- **EXTRAIT SOURCE**:
....

On a tendance parfois à penser que le terrorisme est un phénomène nouveau : ne lit-on pas aujourd’hui qu’il constitue la plus grande menace du 21e siècle ? Bien entendu, cette idée pourtant répandue est fausse. L’usage de la terreur, par les régimes en place ou par des groupes cherchant à s’emparer du pouvoir ou à déstabiliser un adversaire est presque aussi vieille que les luttes de pouvoir. Parmi les exemples les plus anciens, citons celui des icarii (ou Zélotes) au 1er siècle qui utilisent la technique du terrorisme pour tenter de repousser l’envahisseur romain. Plus célèbre, le cas de la secte des Assassins (ou Hashshashin) au Moyen Age, démontre le potentiel de longévité d’un groupe terroriste qui, pourtant, n’a jamais réussi à s’octroyer le pouvoir politique recherché malgré plusieurs attentats retentissants. Le terrorisme moderne, né au 19e siècle, s’est manifesté sous une multiplicité de formes, avec plusieurs vagues d’attentats au moins aussi sérieuses que celle que nous connaissons aujourd’hui, et qu’illustre la liste impressionnante des chefs d’États et têtes couronnées victimes d’attentats terroristes au tournant du 19e-20e siècle. Rappelons que c’est par un attentat terroriste, celui de Sarajevo en 1914, que s’est embrasée l’Europe. Il suffit de lire l’Agent secret de Joseph Conrad pour s’apercevoir à quel point le terrorisme d’il y a cent ans fonctionne selon les mêmes mécanismes que le terrorisme contemporain
Existe-t-il une définition du terrorisme ?
Dans la mesure où le terrorisme est un phénomène à la fois complexe et multiforme, il est extrêmement compliqué de trouver une définition simple qui décrive bien la problématique. A en croire certains spécialistes, on aurait répertorié plus d’une centaine de définitions. L’ONU est à l’heure actuelle incapable de s’accorder à une définition. Le groupe de « sages » qui s’est réuni récemment sous l’égide des Nations Unies (Novembre 2004) a opté pour une définition mettant l’accent sur les civils comme cible privilégiée de groupes ayant pour but de « d’intimider une population, ou d’obliger un gouvernement ou une organisation internationale à agir, ou à ne pas agir. »
La dichotomie civils/militaire est importante mais elle n’est pas à mon avis fondamentale. J’aurais plutôt tendance à insister, comme Raymond Aron et d’autres, sur l’aspect psychologique de la technique terroriste. Car ce qui caractérise le phénomène terroriste est avant tout l’asymétrie presque totale entre les effets psychologiques recherchés et les moyens physiques employés. Le fait que les civils soient aujourd’hui les cibles presque exclusives des terroristes n’est que l’effet de cette asymétrie. Les terroristes ne pouvant s’attaquer aux forces armées, faute de moyens (sauf dans le cadre particulier d’une insurrection comprenant la guérilla), ils sont obligés de s’attaquer à d’autres cibles, y compris, logiquement, les civils.

....

Extraits du jeu de données:
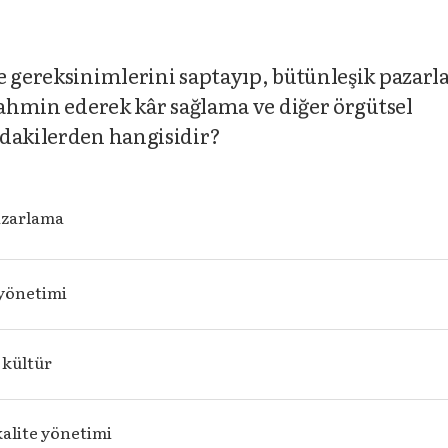
e gereksinimlerini saptayıp, bütünleşik pazar
 tahmin ederek kâr sağlama ve diğer örgütsel
ıdakilerden hangisidir?
azarlama
yönetimi
 kültür
alite yönetimi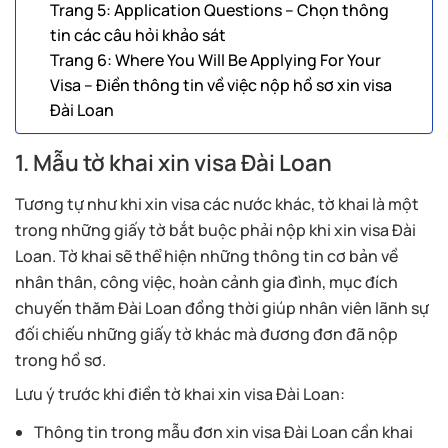
Trang 5: Application Questions – Chọn thông
tin các câu hỏi khảo sát
Trang 6: Where You Will Be Applying For Your
Visa – Điền thông tin về việc nộp hồ sơ xin visa
Đài Loan
1. Mẫu tờ khai xin visa Đài Loan
Tương tự như khi xin visa các nước khác, tờ khai là một
trong những giấy tờ bắt buộc phải nộp khi xin visa Đài
Loan. Tờ khai sẽ thể hiện những thông tin cơ bản về
nhân thân, công việc, hoàn cảnh gia đình, mục đích
chuyến thăm Đài Loan đồng thời giúp nhân viên lãnh sự
đối chiếu những giấy tờ khác mà đương đơn đã nộp
trong hồ sơ.
Lưu ý trước khi điền tờ khai xin visa Đài Loan:
Thông tin trong mẫu đơn xin visa Đài Loan cần khai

....

- **TÂCHE À FAIRE 1**:
Pour chaque affirmation sur le texte consacré au terrorisme, répondez par oui ou par non, en citant mot pour mot les mots du texte qui tranchent.
(a) Le texte présente le terrorisme comme un phénomène nouveau.
(b) L'ONU s'est aujourd'hui mise d'accord sur une définition du terrorisme.
(c) L'attentat de Sarajevo a eu lieu en 1914.
- **TÂCHE À FAIRE 2**:
Répondez aux questions suivantes d'après le texte sur le terrorisme.
(a) Quel groupe du 1er siècle a tenté de repousser l'envahisseur romain ?
(b) Selon certains spécialistes, combien de définitions du terrorisme aurait-on répertoriées ?
(c) Quand le groupe de « sages » s'est-il réuni sous l'égide des Nations Unies ?
- **TÂCHE À FAIRE 3**: Prolongez le texte sur le terrorisme à partir de sa dernière phrase.

- **RÉPONSE 1**:
(a) Non : « Bien entendu, cette idée pourtant répandue est fausse. »
(b) Non : « L’ONU est à l’heure actuelle incapable de s’accorder à une définition. »
(c) Oui : « celui de Sarajevo en 1914 »

- **RÉPONSE 2**:
(a) Les icarii (ou Zélotes).
(b) Plus d'une centaine.
(c) En novembre 2004.

- **RÉPONSE 3**:
Par ailleurs, le but des terroristes étant généralement de déstabiliser un pouvoir politique, ils jouent avec une opinion publique particulièrement sensible aux problèmes d’insécurité. Ajoutons aussi que dans le cadre de l’évolution de la démocratie qu’a connu le monde au cours des deux derniers siècles, le citoyen est une figure aussi représentative de l’État que ne l’est le gouvernant, et plus vulnérable aussi, ce qui explique pourquoi les gouvernants ont laissé place aux civils anonymes comme cible privilégiée des terroristes. Pour résumer, je proposerai moi-même cette définition (imparfaite comme toutes les autres) : un acte terroriste est un acte politique dont le but est de déstabiliser un gouvernement ou un appareil politique, où les effets psychologiques recherchés sont inversement proportionnels aux moyens physiques employés et dont la cible principale, mais non exclusive, est la population civile.
Existe-t-il une différence fondamentale entre le terrorisme « politique » et le terrorisme « religieux » ?
Depuis 1979 et la révolution iranienne est apparu le phénomène du terrorisme islamiste qui a supplanté le terrorisme d’inspiration marxiste-léniniste des années 1960 –1970. Dans l’histoire, si l’on exclut le cas de la secte des Assassins, le terrorisme est principalement un terrorisme « non-religieux » ou si l’on préfère, laïc.
Il apparaît que les terrorismes ont une chose en commun dans l’histoire : le projet politique, réaliste ou pas, qui anime pratiquement tous les groupes employant la technique terroriste, y compris les anarchistes. Seule exception à la règle, peut-être, les nihilistes russes de la fin du 19e siècle, immortalisés par Dostoïevski dans Les Possédés, à travers la figure de Sergeï Netchaïev, mais dont l’impact fut quasiment nul, et qu’on a tendance à confondre avec les populistes et anarchistes russes de la même époque, qui eux commirent beaucoup d’attentats. Or, dans pratiquement tous les cas de figure, se greffe à ce projet politique une idéologie qui peut prendre plusieurs formes : marxiste, anarchiste, fasciste, nationaliste, et fondamentaliste religieuse. Le terrorisme islamisme appartient à cette dernière catégorie, comme d’autres formes de terrorisme fondamentaliste.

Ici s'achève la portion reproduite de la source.